Après la vague de mobilisation contre les discriminations, il faut changer le système économique, avec pour fondement la réduction des inégalités, plaide l’économiste dans sa chronique.
Chronique. La vague de mobilisation contre le racisme et les discriminations pose une question cruciale : celle des réparations face à un passé colonial et esclavagiste qui décidément ne passe pas. Quelle que soit sa complexité, la question ne peut être éludée éternellement, ni aux Etats-Unis ni en Europe.

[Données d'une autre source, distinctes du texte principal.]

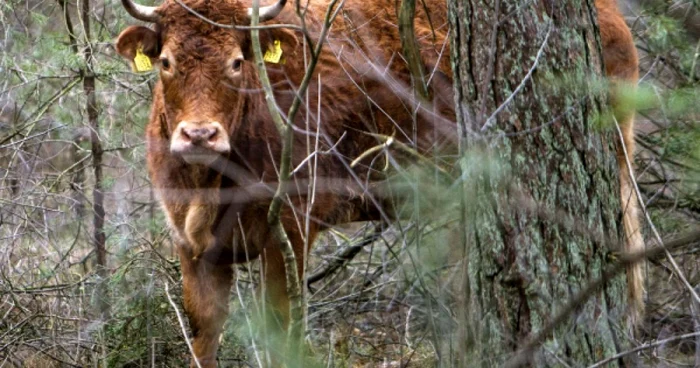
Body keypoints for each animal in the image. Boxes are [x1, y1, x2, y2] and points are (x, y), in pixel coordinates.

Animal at [113, 0, 640, 366]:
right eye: (166, 62)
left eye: (237, 63)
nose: (199, 134)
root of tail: (610, 19)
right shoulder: (192, 245)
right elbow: (204, 333)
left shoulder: (291, 230)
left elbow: (282, 324)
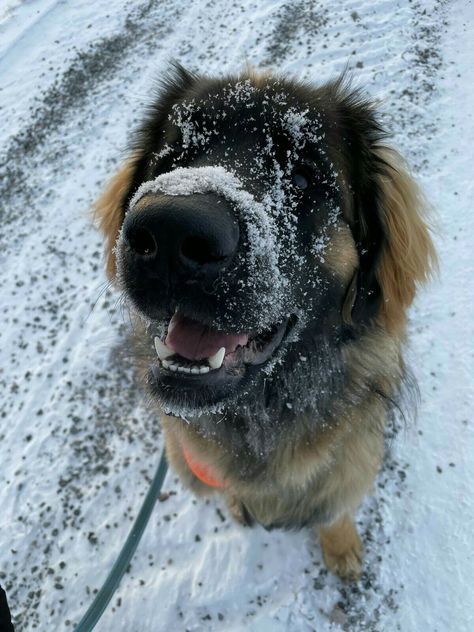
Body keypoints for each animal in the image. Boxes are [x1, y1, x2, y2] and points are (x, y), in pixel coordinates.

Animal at [93, 66, 436, 580]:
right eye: (173, 159)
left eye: (301, 177)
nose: (171, 232)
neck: (261, 410)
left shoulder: (350, 464)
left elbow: (334, 511)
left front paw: (341, 549)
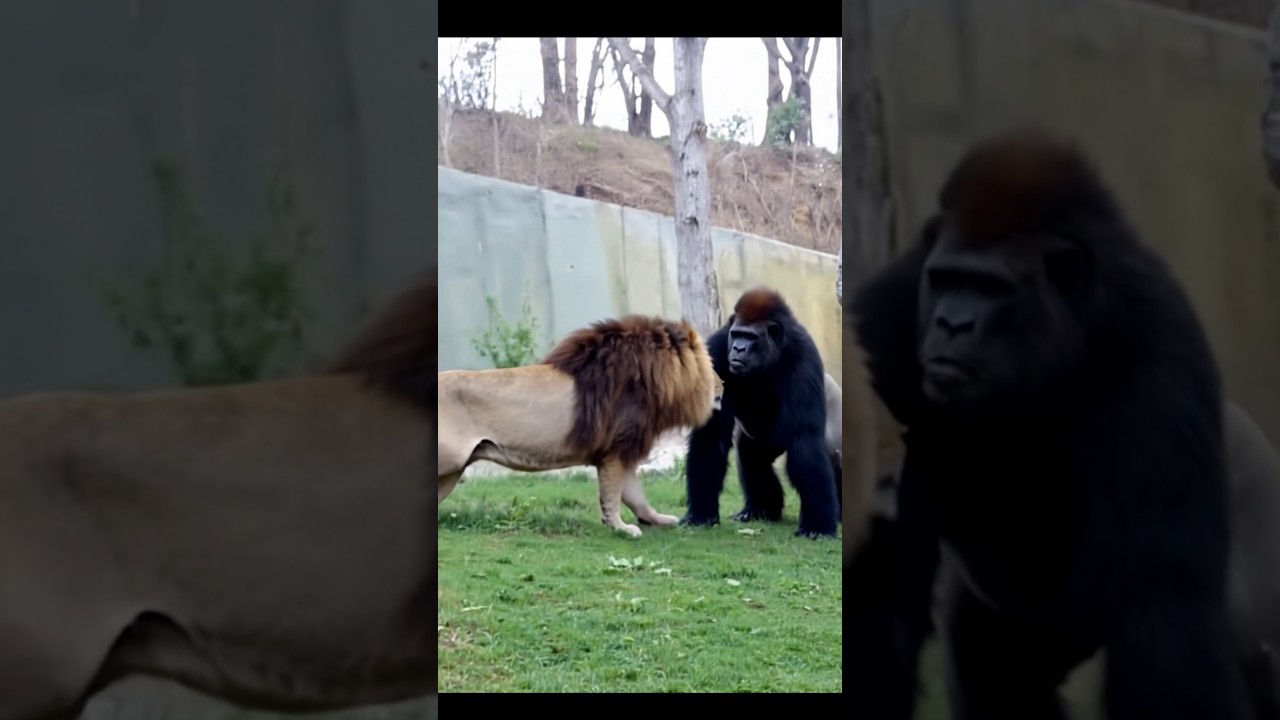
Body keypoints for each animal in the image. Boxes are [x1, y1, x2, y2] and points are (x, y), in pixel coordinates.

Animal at [438, 315, 722, 537]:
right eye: (710, 367)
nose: (724, 386)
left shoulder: (623, 450)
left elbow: (635, 496)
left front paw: (657, 519)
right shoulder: (615, 450)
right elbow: (612, 494)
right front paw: (620, 527)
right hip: (452, 460)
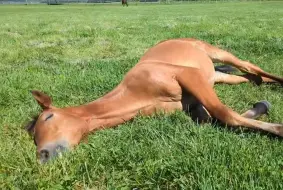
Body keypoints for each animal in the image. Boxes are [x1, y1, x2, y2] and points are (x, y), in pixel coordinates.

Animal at [25, 38, 283, 163]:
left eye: (49, 116)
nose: (43, 156)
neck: (136, 95)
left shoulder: (186, 74)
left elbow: (225, 114)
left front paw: (278, 128)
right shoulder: (194, 99)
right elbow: (210, 119)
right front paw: (260, 106)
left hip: (216, 52)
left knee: (250, 66)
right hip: (219, 77)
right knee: (250, 77)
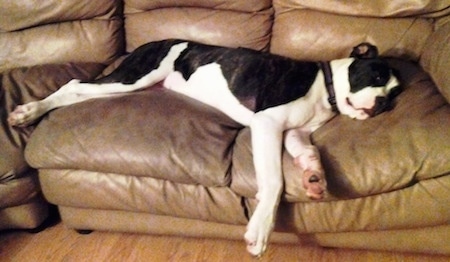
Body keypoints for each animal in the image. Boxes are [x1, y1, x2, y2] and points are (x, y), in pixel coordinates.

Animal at [7, 39, 400, 256]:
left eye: (396, 94)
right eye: (377, 75)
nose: (384, 105)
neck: (325, 88)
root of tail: (149, 43)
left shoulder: (293, 134)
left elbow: (310, 153)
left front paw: (315, 178)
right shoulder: (267, 124)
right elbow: (273, 183)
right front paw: (260, 230)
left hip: (129, 87)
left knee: (77, 92)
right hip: (133, 77)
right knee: (73, 85)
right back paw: (27, 111)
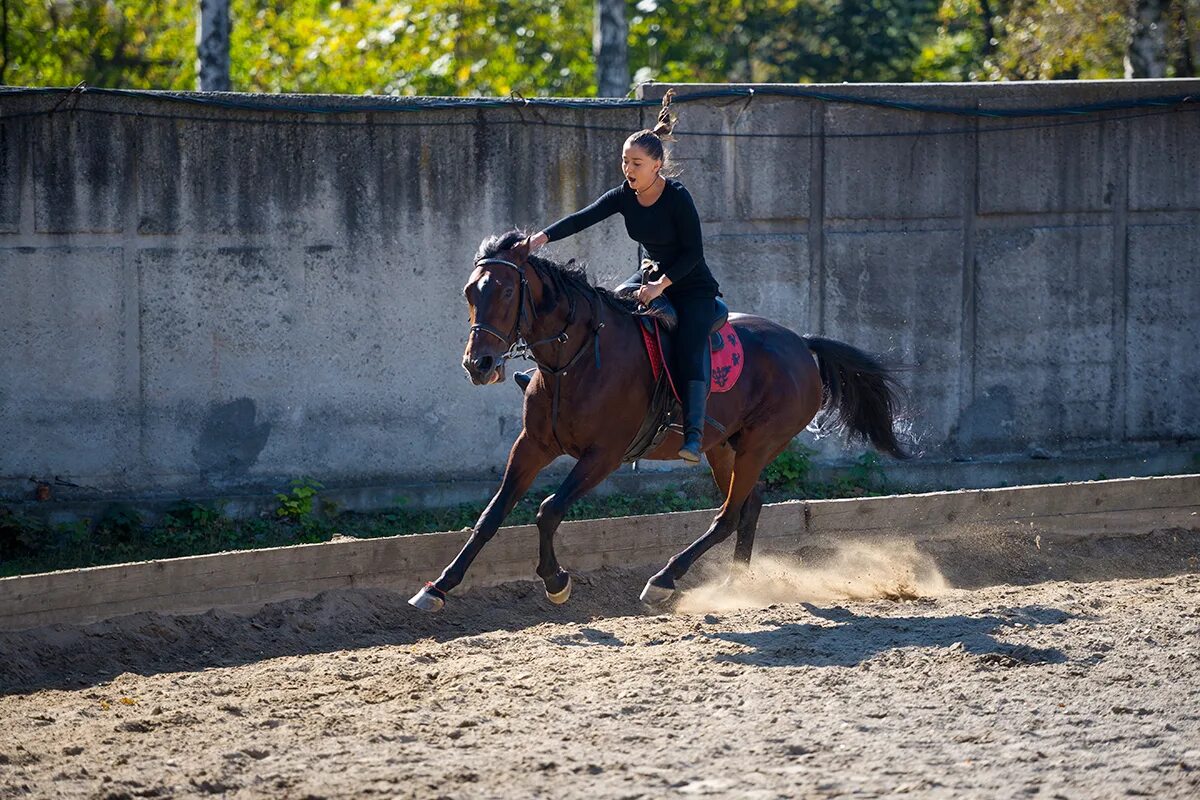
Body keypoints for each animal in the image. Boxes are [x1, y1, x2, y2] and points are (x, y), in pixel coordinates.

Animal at [408, 231, 902, 614]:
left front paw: (556, 582)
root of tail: (801, 342)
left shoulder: (603, 455)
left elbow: (548, 510)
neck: (574, 361)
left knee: (728, 515)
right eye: (470, 292)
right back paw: (735, 582)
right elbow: (491, 515)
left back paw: (665, 580)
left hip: (761, 442)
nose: (478, 364)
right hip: (724, 446)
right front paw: (438, 587)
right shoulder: (531, 445)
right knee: (751, 503)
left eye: (508, 292)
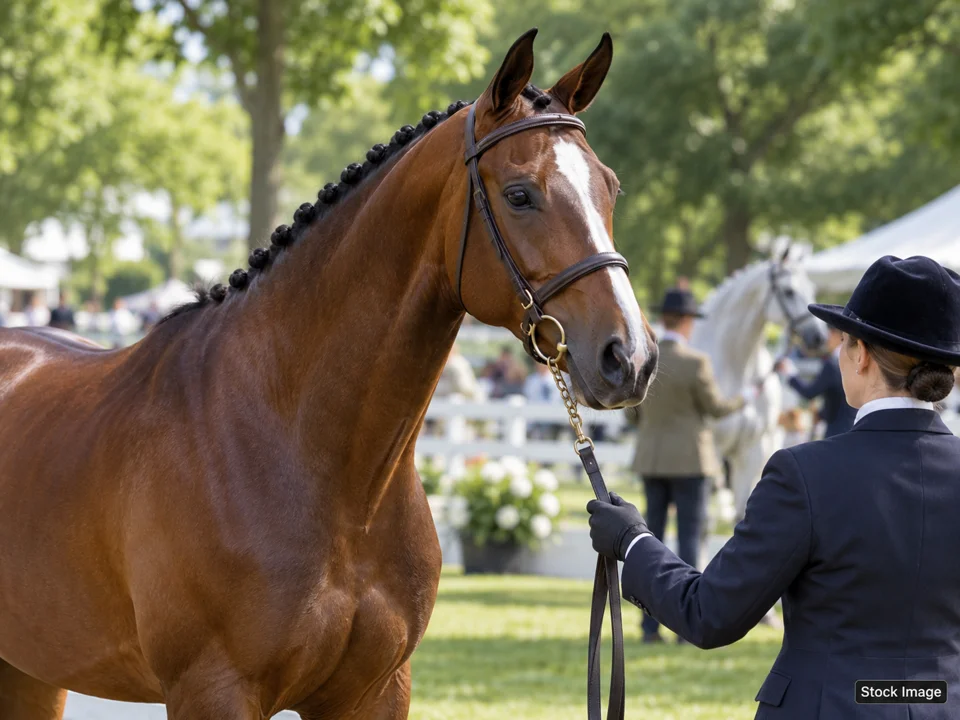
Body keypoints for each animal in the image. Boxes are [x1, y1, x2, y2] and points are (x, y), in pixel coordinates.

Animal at [0, 29, 657, 720]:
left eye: (610, 187)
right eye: (520, 194)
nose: (630, 356)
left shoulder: (374, 691)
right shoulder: (213, 693)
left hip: (31, 671)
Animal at [691, 242, 826, 521]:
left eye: (811, 289)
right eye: (788, 291)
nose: (819, 338)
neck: (737, 368)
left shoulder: (752, 450)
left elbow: (742, 510)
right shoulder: (713, 452)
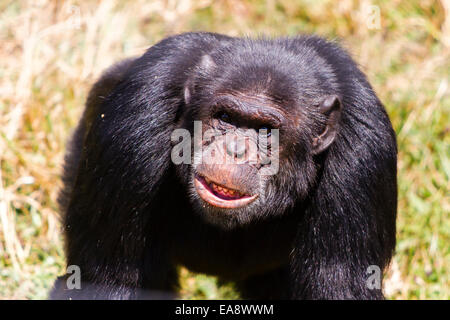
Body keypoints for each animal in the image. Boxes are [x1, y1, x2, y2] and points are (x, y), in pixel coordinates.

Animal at [51, 32, 398, 300]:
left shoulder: (364, 155)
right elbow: (112, 282)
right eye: (226, 117)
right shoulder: (134, 119)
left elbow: (338, 286)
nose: (234, 150)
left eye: (265, 130)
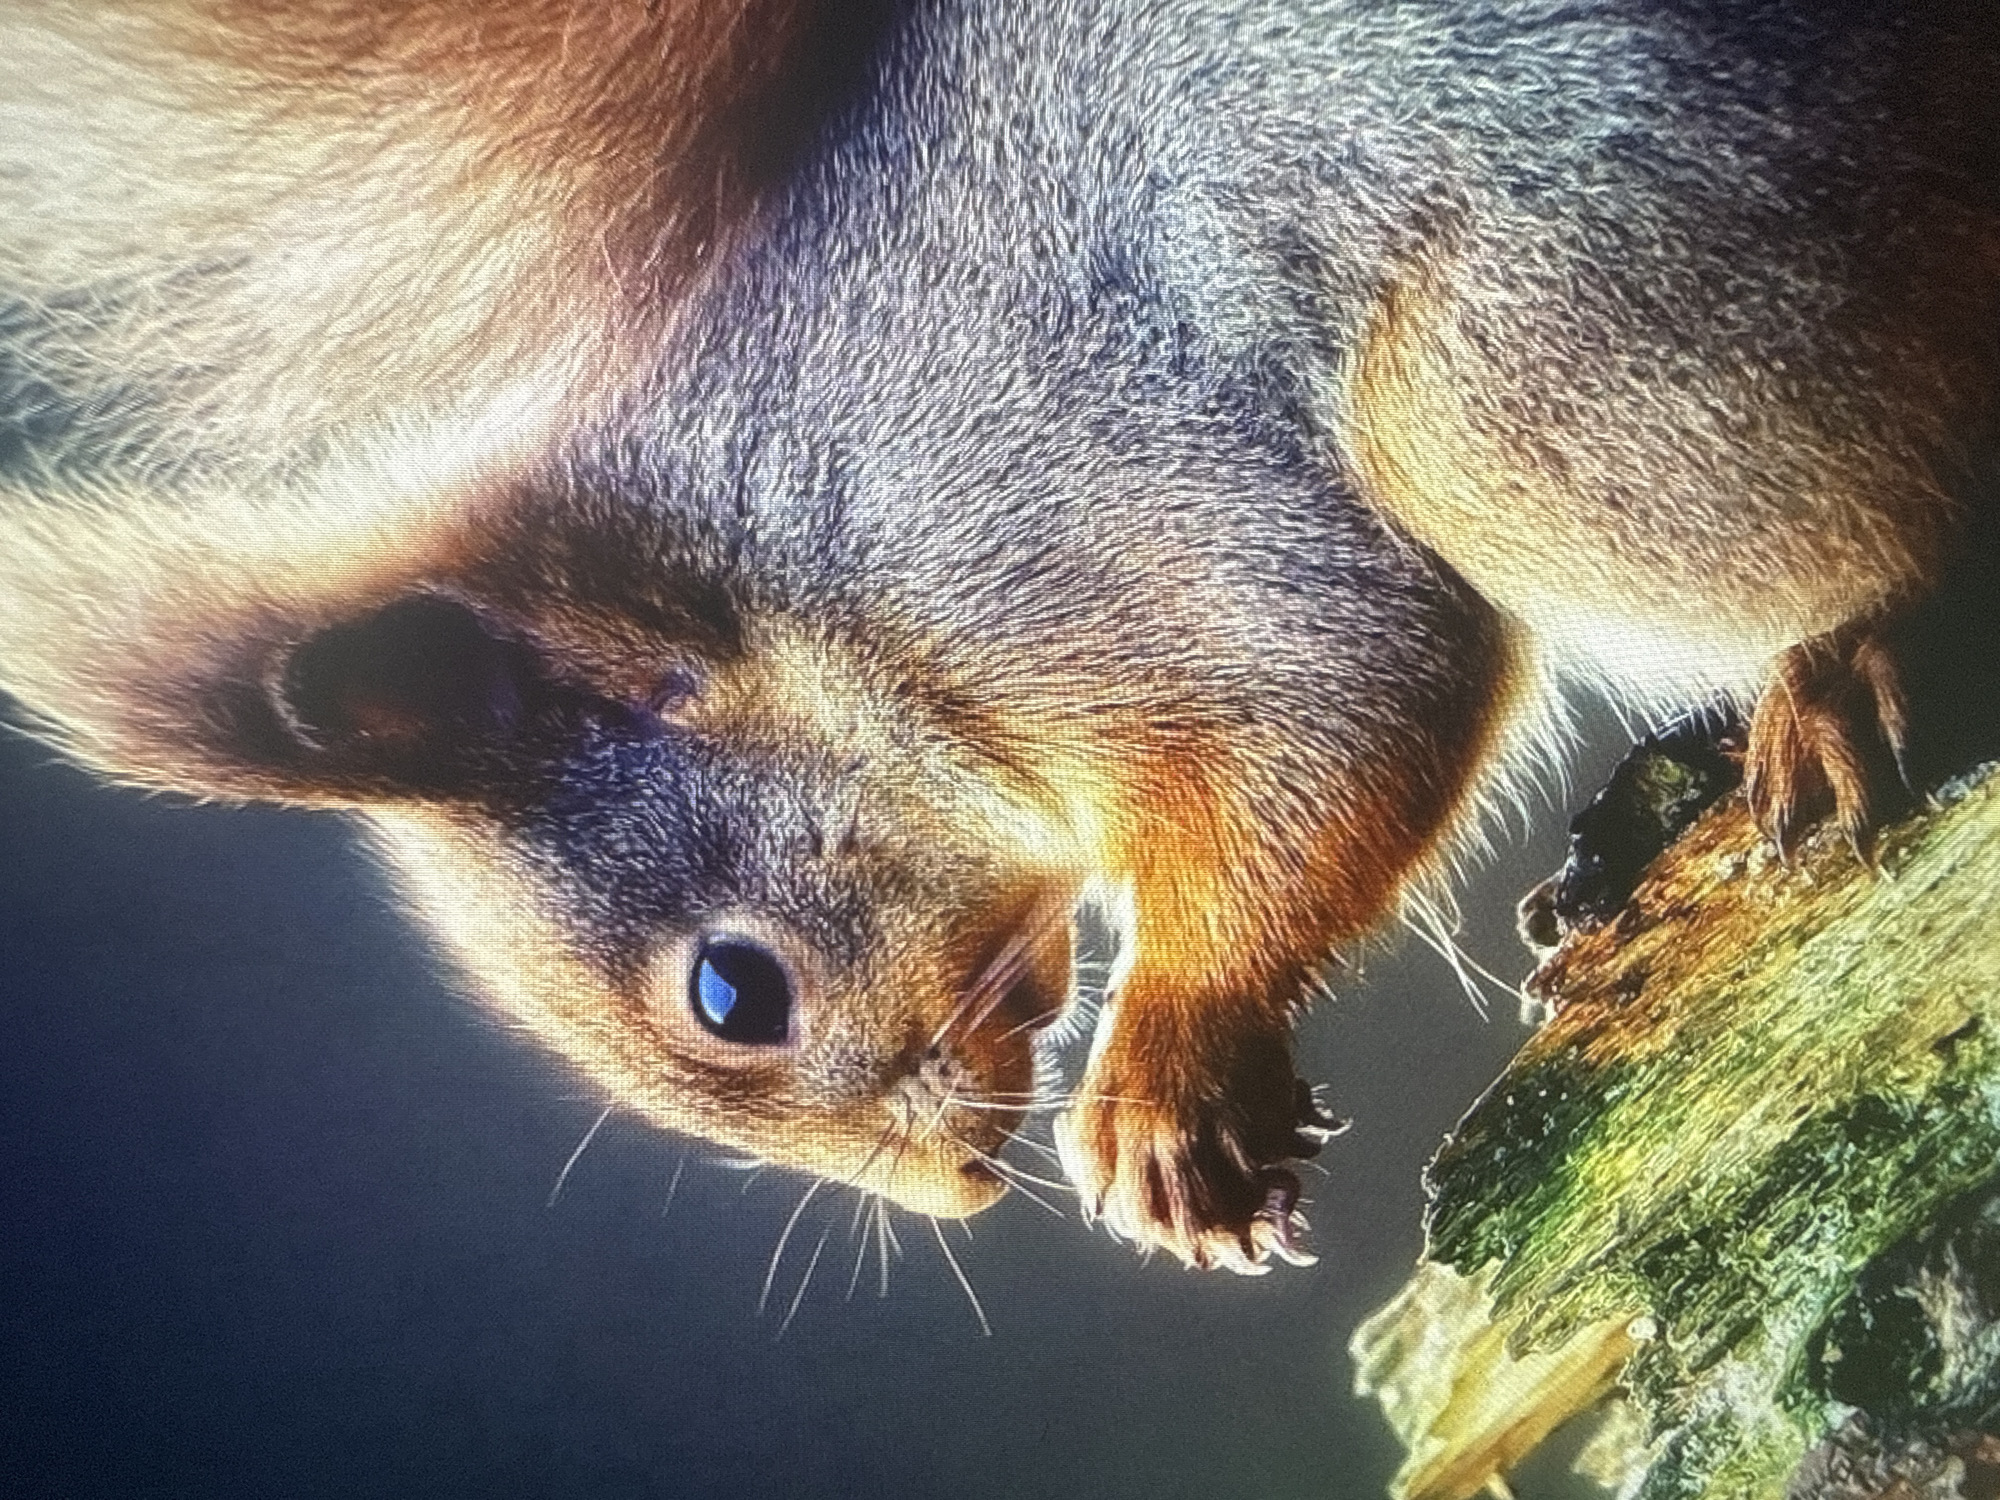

A la fin de la guerre civile, en 1865, le républicain Lincoln promit aux esclaves émancipés qu’ils obtiendraient après la victoire « une mule et 40 acres de terre » (environ 16 hectares). L’idée était à la fois de les dédommager pour les décennies de mauvais traitement et de travail non rémunéré et de leur permettre de se tourner vers l’avenir en tant que travailleurs libres. S’il avait été adopté, ce programme aurait représenté une redistribution agraire de grande ampleur, aux dépens notamment des grands propriétaires esclavagistes.
Mais sitôt les combats terminés la promesse fut oubliée : aucun texte de compensation ne fut jamais adopté, et les 40 acres et la mule devinrent le symbole de la tromperie et de l’hypocrisie des Nordistes – à tel point que le réalisateur Spike Lee en fit ironiquement le nom de sa société de production. Les démocrates reprirent le contrôle du Sud et y imposèrent la ségrégation raciale et les discriminations pendant un siècle de plus, jusqu’aux années 1960. Là encore, aucune compensation ne fut appliquée.
Etrangement, d’autres épisodes historiques ont pourtant donné lieu à un traitement différent. En 1988, le Congrès adopta une loi accordant 20 000 dollars aux Japonais-Américains internés pendant la seconde guerre mondiale. L’indemnisation s’appliqua aux personnes encore en vie en 1988 (soit environ 80 000 personnes sur 120 000 Japonais-Américains internés de 1942 à 1946), pour un coût de 1,6 milliard de dollars. Une indemnisation du même type versée aux Afro-Américains victimes de la ségrégation aurait une valeur symbolique forte.